Thursday, October 3, 2024

Midnight in Paris

Another relatively recent movie that I've got on my DVR from when it showed up in TCM's 31 Days of Oscar is Woody Allen's Midnight in Paris.

The movie starts off with an extended, dialogue-free montage of Paris. Then, when the opening credit show up, they're accompanied by a dialogue by an engaged couple, Gil (Owen Wilson) and Inez (Rachel McAdams). Gil is a screenwriter who seems to be more in love with the city of Paris than he is with Inez, and would love to stay in Paris to work on his novel. They're on a vacation with Inez' parents, as Dad is on a working holiday. When they're at a restaurant, who walks in but two of Inez' old friends, Paul and his wife Carol. Paul and Carol, whom Gil doesn't know at all, are there because Paul has been asked to lecture at the Sorbonne, and they invite Gil and Inez to go with them to Versailles the next day, which is another source of tension between them.
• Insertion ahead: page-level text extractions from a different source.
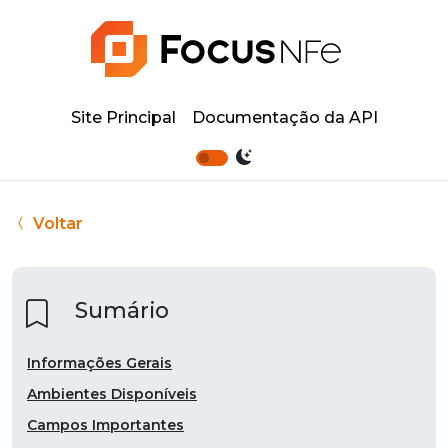
Site Principal
Documentação da API
Voltar
Sumário
Informações Gerais
Ambientes Disponíveis
Campos Importantes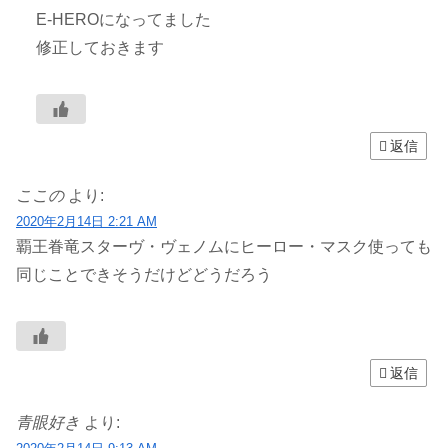
E-HEROになってました
修正しておきます
返信
ここの
より:
2020年2月14日 2:21 AM
覇王眷竜スターヴ・ヴェノムにヒーロー・マスク使っても
同じことできそうだけどどうだろう
返信
青眼好き
より: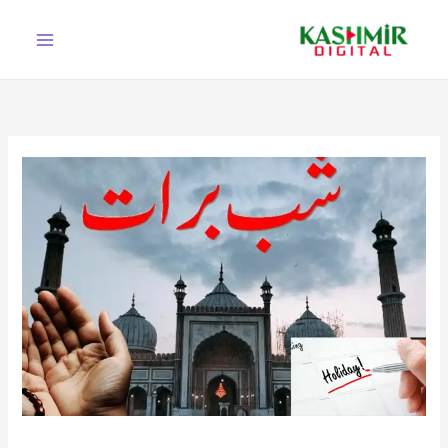
Ski
t
conten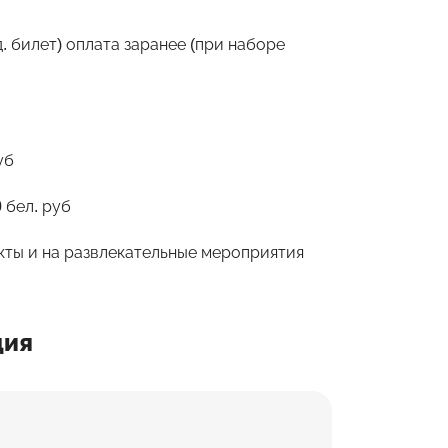
. билет) оплата заранее (при наборе
уб
 бел. руб
ты и на развлекательные мероприятия
ция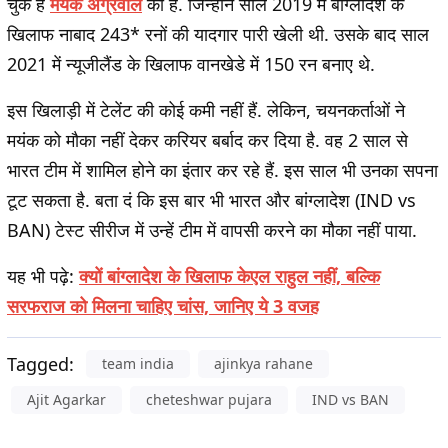
चुके हैं
मयंक अग्रवाल
का है. जिन्होंने साल 2019 में बांग्लादेश के
खिलाफ नाबाद 243* रनों की यादगार पारी खेली थी. उसके बाद साल
2021 में न्यूजीलैंड के खिलाफ वानखेडे में 150 रन बनाए थे.
इस खिलाड़ी में टेलेंट की कोई कमी नहीं हैं. लेकिन, चयनकर्ताओं ने
मयंक को मौका नहीं देकर करियर बर्बाद कर दिया है. वह 2 साल से
भारत टीम में शामिल होने का इंतार कर रहे हैं. इस साल भी उनका सपना
टूट सकता है. बता दं कि इस बार भी भारत और बांग्लादेश (IND vs
BAN) टेस्ट सीरीज में उन्हें टीम में वापसी करने का मौका नहीं पाया.
यह भी पढ़े:
क्यों बांग्लादेश के खिलाफ केएल राहुल नहीं, बल्कि
सरफराज को मिलना चाहिए चांस, जानिए ये 3 वजह
Tagged:
team india
ajinkya rahane
Ajit Agarkar
cheteshwar pujara
IND vs BAN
The conflict continues, until one evening at a restaurant. It's a late evening, and Paul, Carol, and Inez want to take a taxi back to the hotel. Gil, however, is so in love with the city that he'd rather walk back to the hotel and soak in the atmosphere. While Paul is on one of the narrow streets, a vintage car pulls up and the passengers invite Gil to get in with him. Eventually Gil does, and the car takes all of them to a bar that seems like it's as out of the past as the old vintage car that drove them there is. Everybody else is dressed like they're from the 1920s, and old Cole Porter songs are playing.

And then Gil notices that the pianist looks surprisingly like Cole Porter himself. Surely that can't be possible, but then other similar folks from the age when the "Lost Generation" was in Paris show up, starting with Zelda and F. Scott Fitzgerald. Obviously, this confuses Gil greatly, since he's from 2010 and there's no way this can possibly actually be the 1920s, no matter how much they drop names like Pablo Picasso, Gertrude Stein (Kathy Bates), and Salvador Dali (Adrien Brody). Perhaps somehow, Gil really has been transported to the 1920s.

This is all exceedingly complicated for poor Gil, since there's no way anybody's going to believe that he spent a night in the 1920s. And when does he get sleep anyway? F. Scott Fitzgerald introduces Gil to Ernest Hemingway, who offers to share Gil's manuscript with Gertrude Stein. But as Gil leaves the building, he finds it's no longer a 1920s building.

At least, not until the following midnight. He gets picked up again, and this time meets Picasso's mistress Adriana (Marion Cotillard), who starts a relationship with him and like Gil has an interest in the past. Except of course, the past for Adriana is a different past than for Gil. And how is Gil going to resolve his relationships with everybody back in 2010?

Midnight in Paris was for me, a charming little movie. Sure, it's unrealistic, but the movie makes no pretense of being grounded in reality. It's just a fun little story that to me didn't feel like it was trying to do anything profound. Just sit back and enjoy this little fantasy.